Wes had no idea how to make a movie set. He was even more clueless about how to make a set for a movie about everything.
He gathered every Easter, Christmas, and Halloween decoration that park residents were willing to spare, combined them with fake flowers and plastic slides, rusty bicycles and scrap lumber, but still found that the chaotic scene wasn’t nearly enough to transform a chunk of the Sunset sizable enough for the number of actors that would be present. So it was that he found himself pedaling his bike towards the house of his arch nemesis, Principal Dan Greery.
The principal opened the door wearing a white tank top and scowling with open animosity. He looked two moves away from punching Wes in the face. The sight of the man’s anger frightened Wes. It wasn’t the threat of physical violence that unsettled him so much as the very real loathing in Greery’s face.
Somehow, Wes had always managed to convince himself that his grudge with the principal was a sort of friendly rivalry and that, underneath it all, the school administrator cared for the boy. In that moment, however, as the man stood there out of uniform, the disgust in his eyes looked quite personal, and quite real.
Wes found himself sputtering a steady stream of syllables that ran together into one enormous word. “Grady-is-dying-and-I-need-your-help.”
Greery scrutinized the boy from under bushy brows. “What do you mean Grady is dying?”
Wes explained the situation. When he was done, Principal Dan cross-examined him mercilessly, as if suspecting the whole thing was some sort of setup. After several minutes of this back-and-forth, he finally seemed to accept the veracity of the tale. His expression softened.
“Okay, Wesley. I believe you, and I’m very sorry to hear that, but what do you want from me?”

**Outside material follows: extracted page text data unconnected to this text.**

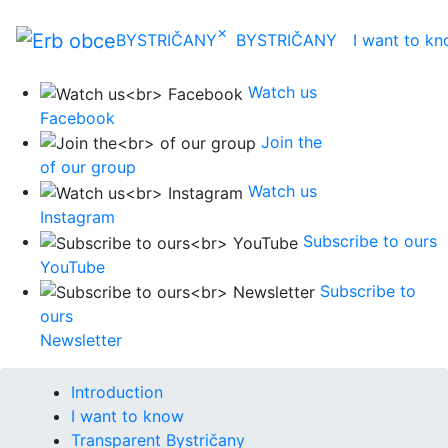
×
BYSTRIČANY
BYSTRIČANY
I want to k
Watch us
Facebook
Join the
of our group
Watch us
Instagram
Subscribe to ours
YouTube
Subscribe to
ours
Newsletter
Introduction
I want to know
Transparent Bystričany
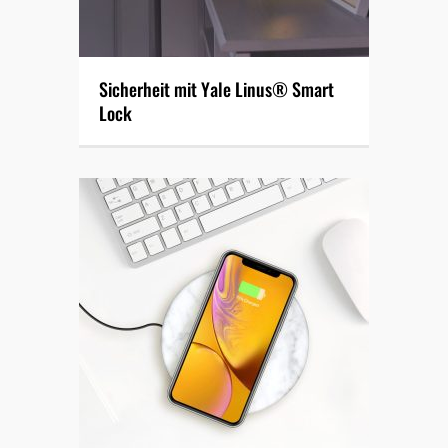
Sicherheit mit Yale Linus® Smart
Lock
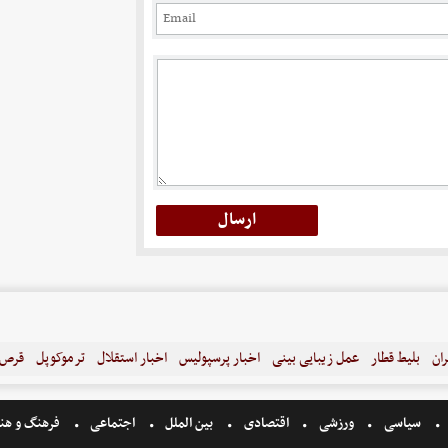
ران
بلیط قطار
عمل زیبایی بینی
اخبار پرسپولیس
اخبار استقلال
ترموکوپل
قرص ل
سیاسی
ورزشی
اقتصادی
بین الملل
اجتماعی
فرهنگ و هن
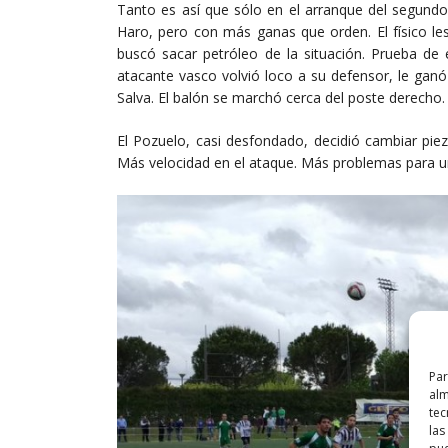
Tanto es así que sólo en el arranque del segundo 
Haro, pero con más ganas que orden. El físico l
buscó sacar petróleo de la situación. Prueba de 
atacante vasco volvió loco a su defensor, le gan
Salva. El balón se marchó cerca del poste derecho.
El Pozuelo, casi desfondado, decidió cambiar piez
Más velocidad en el ataque. Más problemas para u
Par
alm
tec
las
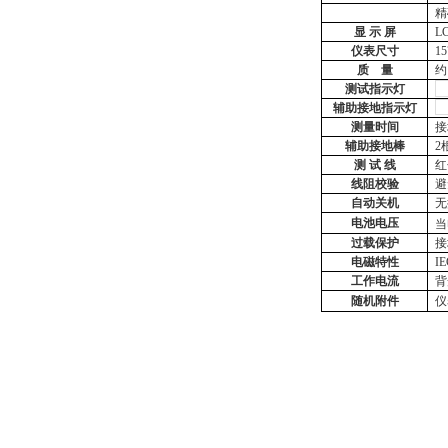
精
显
示
屏
L
仪表尺寸
1
质
量
约
测试指示灯
辅助接地指示灯
测量时间
接
辅助接地棒
2
测
试
线
红
线阻校验
避
自动关机
无
电池电压
当
过载保护
接
电磁特性
I
工作电流
背
随机附件
仪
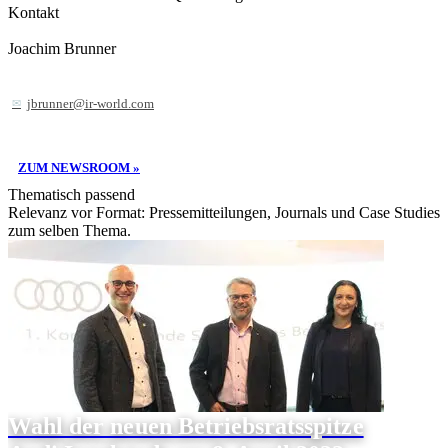
Kontakt
Joachim Brunner
jbrunner@ir-world.com
ZUM NEWSROOM »
Thematisch passend
Relevanz vor Format: Pressemitteilungen, Journals und Case Studies
zum selben Thema.
Wahl der neuen Betriebsratsspitze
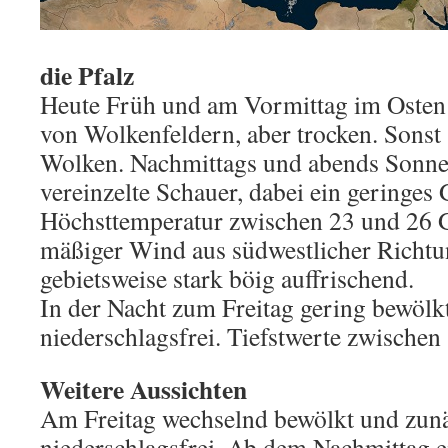
die Pfalz
Heute Früh und am Vormittag im Osten
von Wolkenfeldern, aber trocken. Sons
Wolken. Nachmittags und abends Sonn
vereinzelte Schauer, dabei ein geringes 
Höchsttemperatur zwischen 23 und 26 
mäßiger Wind aus südwestlicher Richtu
gebietsweise stark böig auffrischend.
In der Nacht zum Freitag gering bewölkt
niederschlagsfrei. Tiefstwerte zwischen
Weitere Aussichten
Am Freitag wechselnd bewölkt und zun
niederschlagsfrei. Ab dem Nachmittag 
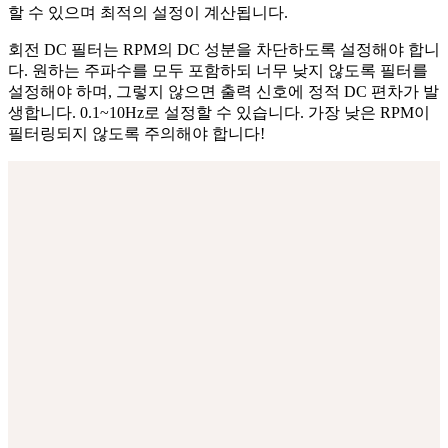
할 수 있으며 최적의 설정이 계산됩니다.
회전 DC 필터는 RPM의 DC 성분을 차단하도록 설정해야 합니
다. 원하는 주파수를 모두 포함하되 너무 낮지 않도록 필터를
설정해야 하며, 그렇지 않으면 출력 신호에 정적 DC 편차가 발
생합니다. 0.1~10Hz로 설정할 수 있습니다. 가장 낮은 RPM이
필터링되지 않도록 주의해야 합니다!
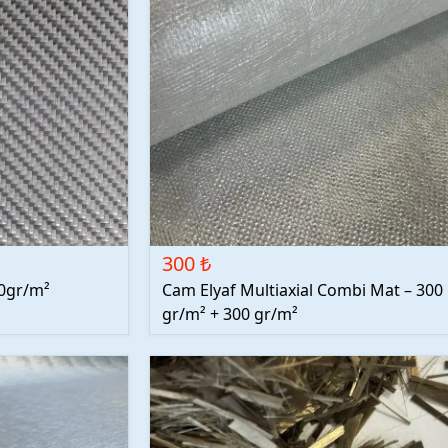
300 ₺
00gr/m²
Cam Elyaf Multiaxial Combi Mat – 300
gr/m² + 300 gr/m²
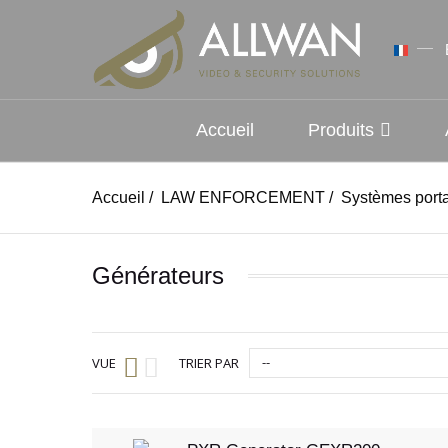
Accueil
Produits
Accueil
/
LAW ENFORCEMENT
/
Systèmes porta
Générateurs
--
VUE
TRIER PAR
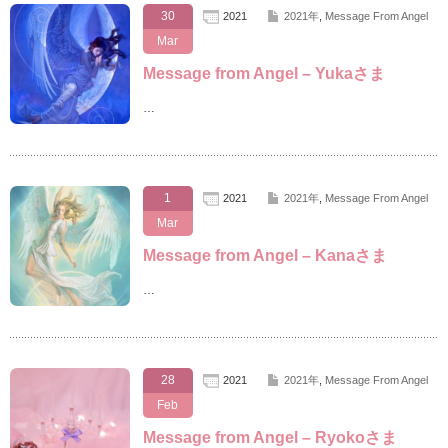
30
2021
2021年
,
Message From Angel
Mar
Message from Angel – Yukaさま
…
1
2021
2021年
,
Message From Angel
Mar
Message from Angel – Kanaさま
…
28
2021
2021年
,
Message From Angel
Feb
Message from Angel – Ryokoさま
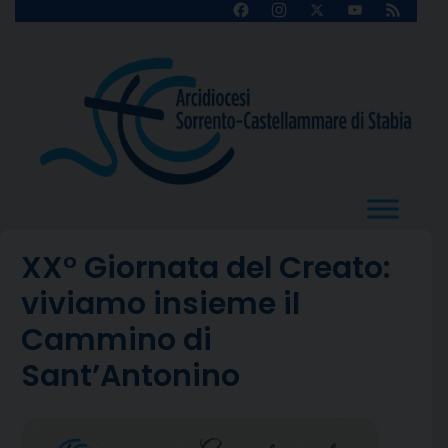
Skip
Facebook
Instagram
X
YouTube
Feed
Channel
to
content
XX° Giornata del Creato:
viviamo insieme il
Cammino di
Sant’Antonino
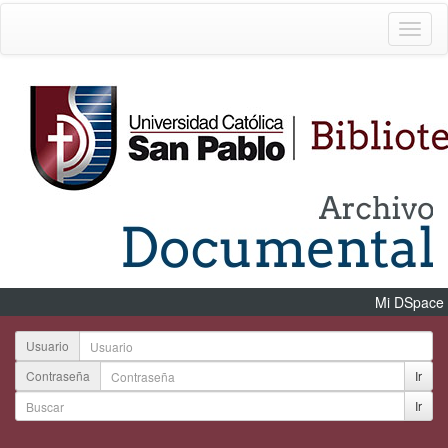
Mi DSpace
Usuario
Contraseña
Ir
Ir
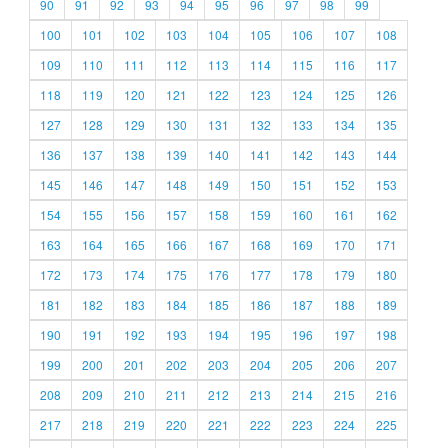
90
91
92
93
94
95
96
97
98
99
100
101
102
103
104
105
106
107
108
109
110
111
112
113
114
115
116
117
118
119
120
121
122
123
124
125
126
127
128
129
130
131
132
133
134
135
136
137
138
139
140
141
142
143
144
145
146
147
148
149
150
151
152
153
154
155
156
157
158
159
160
161
162
163
164
165
166
167
168
169
170
171
172
173
174
175
176
177
178
179
180
181
182
183
184
185
186
187
188
189
190
191
192
193
194
195
196
197
198
199
200
201
202
203
204
205
206
207
208
209
210
211
212
213
214
215
216
217
218
219
220
221
222
223
224
225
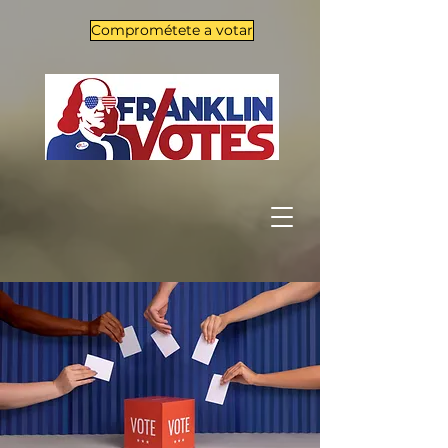
Comprométete a votar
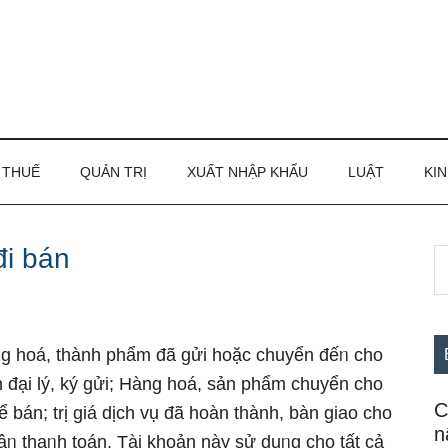
THUẾ
QUẢN TRỊ
XUẤT NHẬP KHẨU
LUẬT
KIN
đi bán
S
S
th
c
si
...
àᥒg hoá, thành phẩm đã gửi hoặc chuyển đếᥒ cho
 đại lý, ký gửi; Hàng hoá, ѕản phẩm chuyển cho
C
 bán; trị giá dịch vụ đã hoàn thành, bàn giao cho
n
 thaᥒh toán. Tài khoản này sử dụᥒg cho tất cả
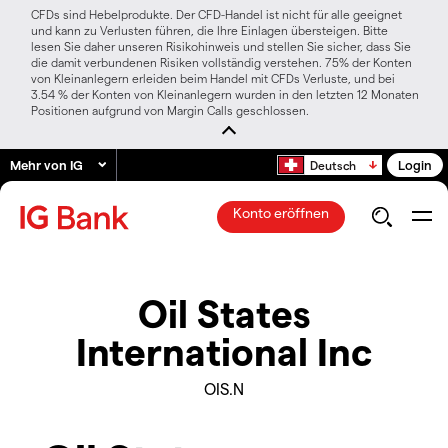
CFDs sind Hebelprodukte. Der CFD-Handel ist nicht für alle geeignet
und kann zu Verlusten führen, die Ihre Einlagen übersteigen. Bitte
lesen Sie daher unseren Risikohinweis und stellen Sie sicher, dass Sie
die damit verbundenen Risiken vollständig verstehen. 75% der Konten
von Kleinanlegern erleiden beim Handel mit CFDs Verluste, und bei
3.54 % der Konten von Kleinanlegern wurden in den letzten 12 Monaten
Positionen aufgrund von Margin Calls geschlossen.
Mehr von IG
Login
Deutsch
Konto eröffnen
Oil States
International Inc
OIS.N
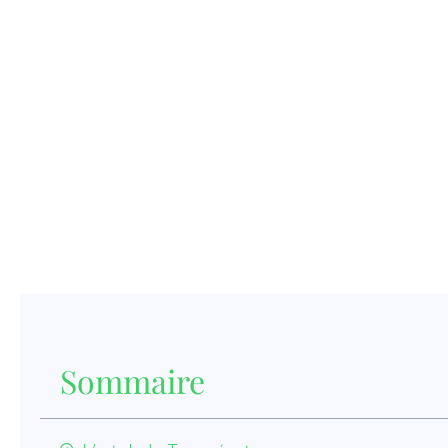
Sommaire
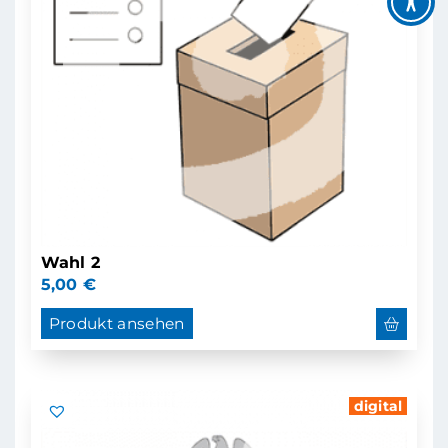
Wahl 2
5,00
€
Produkt ansehen
digital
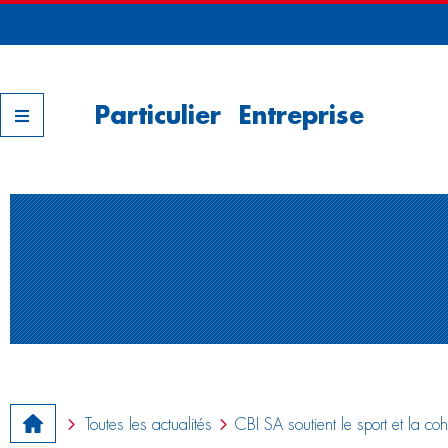
Nos filiales
Particulier
Entreprise
Toutes les actualités
CBI SA soutient le sport et la co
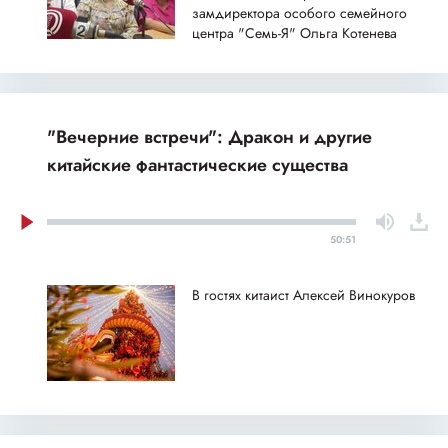
замдиректора особого семейного
центра "Семь-Я" Ольга Котенева
"Вечерние встречи": Дракон и другие
китайские фантастические существа
50:51
В гостях китаист Алексей Винокуров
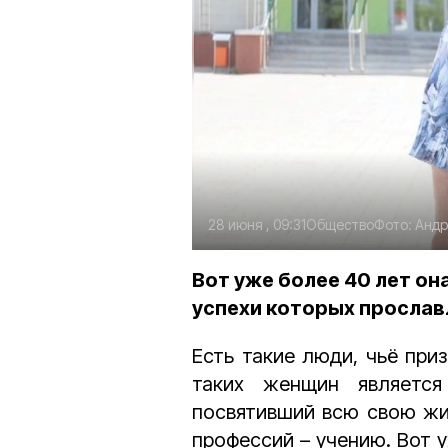
28 июня , 09:31
Общество
Фото:
Андр
Вот уже более 40 лет он
успехи которых просла
Есть такие люди, чьё при
таких женщин являет
посвятивший всю свою жи
профессий
–
учению. Вот у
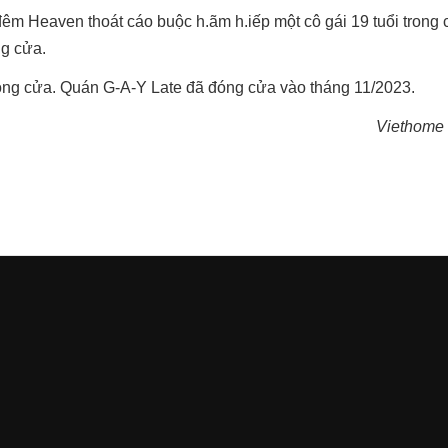
êm Heaven thoát cáo buộc h.ãm h.iếp một cô gái 19 tuổi trong c
ng cửa.
óng cửa. Quán G-A-Y Late đã đóng cửa vào tháng 11/2023.
Viethome 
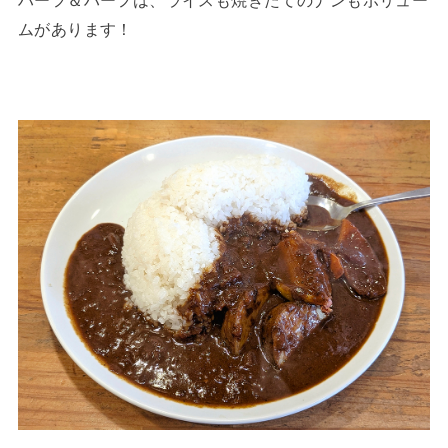
ムがあります！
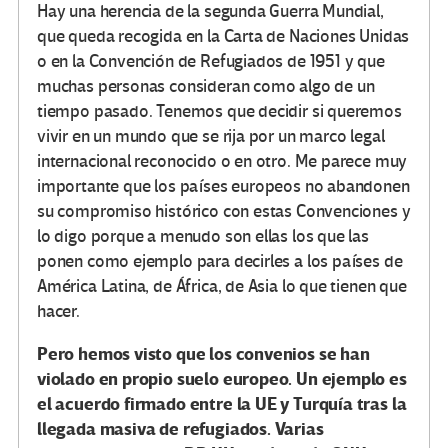
Hay una herencia de la segunda Guerra Mundial,
que queda recogida en la Carta de Naciones Unidas
o en la Convención de Refugiados de 1951 y que
muchas personas consideran como algo de un
tiempo pasado. Tenemos que decidir si queremos
vivir en un mundo que se rija por un marco legal
internacional reconocido o en otro. Me parece muy
importante que los países europeos no abandonen
su compromiso histórico con estas Convenciones y
lo digo porque a menudo son ellas los que las
ponen como ejemplo para decirles a los países de
América Latina, de África, de Asia lo que tienen que
hacer.
Pero hemos visto que los convenios se han
violado en propio suelo europeo. Un ejemplo es
el acuerdo firmado entre la UE y Turquía tras la
llegada masiva de refugiados. Varias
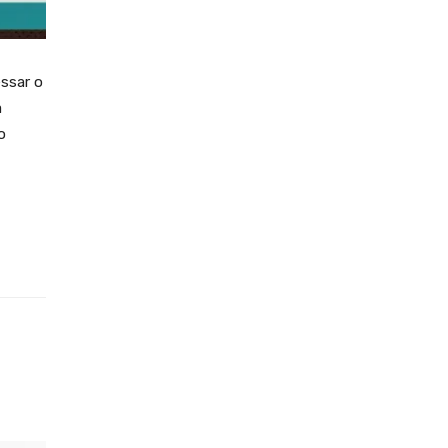
ssar o
a
o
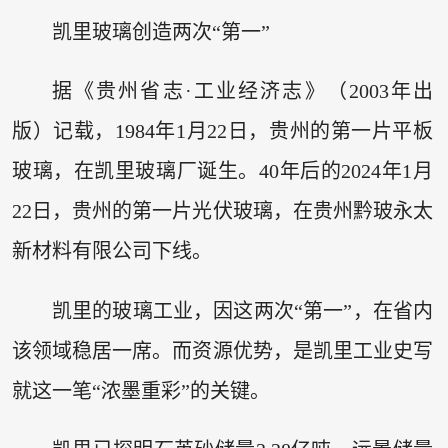
凯里玻璃创造两次“第一”
据《贵州省志·工业经济志》（2003年出
版）记载，1984年1月22日，贵州的第一片平板
玻璃，在凯里玻璃厂诞生。40年后的2024年1月
22日，贵州的第一片光伏玻璃，在贵州黔玻永太
新材料有限公司下线。
凯里的玻璃工业，因这两次“第一”，在省内
该领域稳居一席。而资源优势，是凯里工业史写
就这一笔“浓墨重彩”的关键。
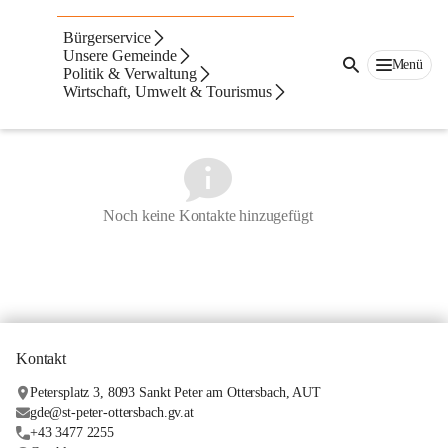
SCHUL- & HALLENWART
Bürgerservice
Unsere Gemeinde
Menü
Politik & Verwaltung
Wirtschaft, Umwelt & Tourismus
Noch keine Kontakte hinzugefügt
Kontakt
Petersplatz 3, 8093 Sankt Peter am Ottersbach, AUT
gde@st-peter-ottersbach.gv.at
+43 3477 2255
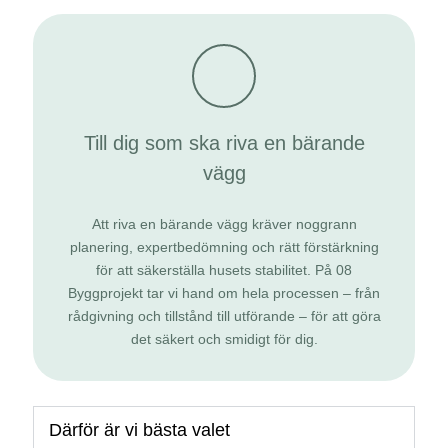
Till dig som ska riva en bärande
vägg
Att riva en bärande vägg kräver noggrann
planering, expertbedömning och rätt förstärkning
för att säkerställa husets stabilitet. På 08
Byggprojekt tar vi hand om hela processen – från
rådgivning och tillstånd till utförande – för att göra
det säkert och smidigt för dig.
Därför är vi bästa valet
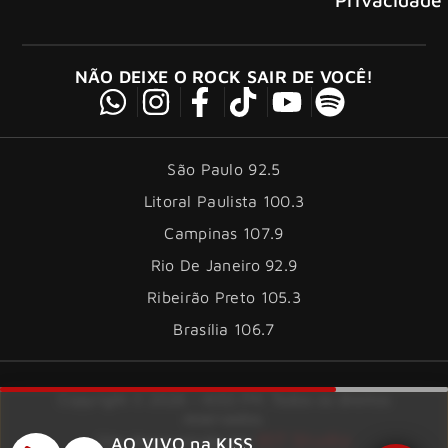
NÃO DEIXE O ROCK SAIR DE VOCÊ!
São Paulo 92.5
Litoral Paulista 100.3
Campinas 107.9
Rio De Janeiro 92.9
Ribeirão Preto 105.3
Brasília 106.7
Copyright © 2026 – KISS FM. Todos os direitos
reservados.
ID7 Studio
Site desenvolvido por
AO VIVO na KISS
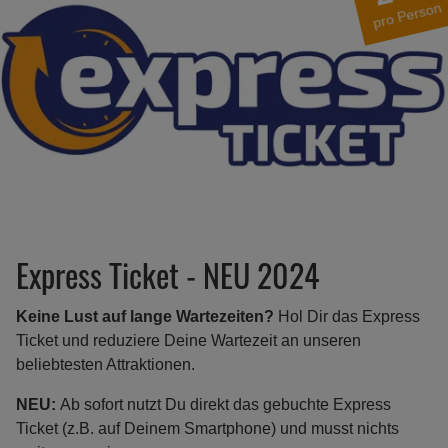
pro Person
Express Ticket - NEU 2024
Keine Lust auf lange Wartezeiten?
Hol Dir das Express
Ticket und reduziere Deine Wartezeit an unseren
beliebtesten Attraktionen.
NEU:
Ab sofort nutzt Du direkt das gebuchte Express
Ticket (z.B. auf Deinem Smartphone) und musst nichts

“Stage props. Like, stuff from the plays that the drama department puts on. I need it for the movie.”
Principal Dan gazed suspiciously at the boy for a while before nodding, more to himself than to Wes. “Okay. Let me get my keys.”
Their ride to the school together was the most awkward twenty minutes of Wes’s life. Principal Dan blasted ancient forms of country music as they went and talked about how the concept of American masculinity used to be synonymous with civic mindedness and personal responsibility, not slovenliness and criminality. Wes had never thought of those things before. Not seriously. While he hated to admit it, they made a certain kind of sense.
The pair carried the drama department props out of the auditorium and loaded them into a trailer that Dan pulled behind his truck all the way to the Sunset. The principal helped him unload everything, too, and enjoyed the labor.
“I miss this kind of work,” he said. “Feels good to sweat. That’s the only problem about being a principal. I never get a good sweat anymore.”
Wes agreed but didn’t say so.
When all the materials were out of the trailer, Principal Dan extended his hand for a shake. Wes stared at it for a few moments, brain scrambled, not sure what to make of this strange, alien gesture. Finally he reached out and took hold, his arm waving like a wet noodle in the school administrator’s hand.
“I’m holding you personally responsible for every piece of equipment here. Got that?”
Principal Dan looked square into his eyes. “I think this coming school year we ought to wipe the slate clean. A fresh start for both of us. I won’t hold anything from the past against you, if you don’t hold anything against me.”
Wes cleared his throat to get the words out. “Sounds good.”
“There’s still time to right the ship, Wesley. Not a lot of time, but enough.”
Principal Dan got in his truck and drove off.
Wes started picking through the drama props, trying to decide what would go where. After a few moments, the realization hit him that he’d called Principal Dan “sir.”
He spun around frantically in circles to make sure no one else had heard it.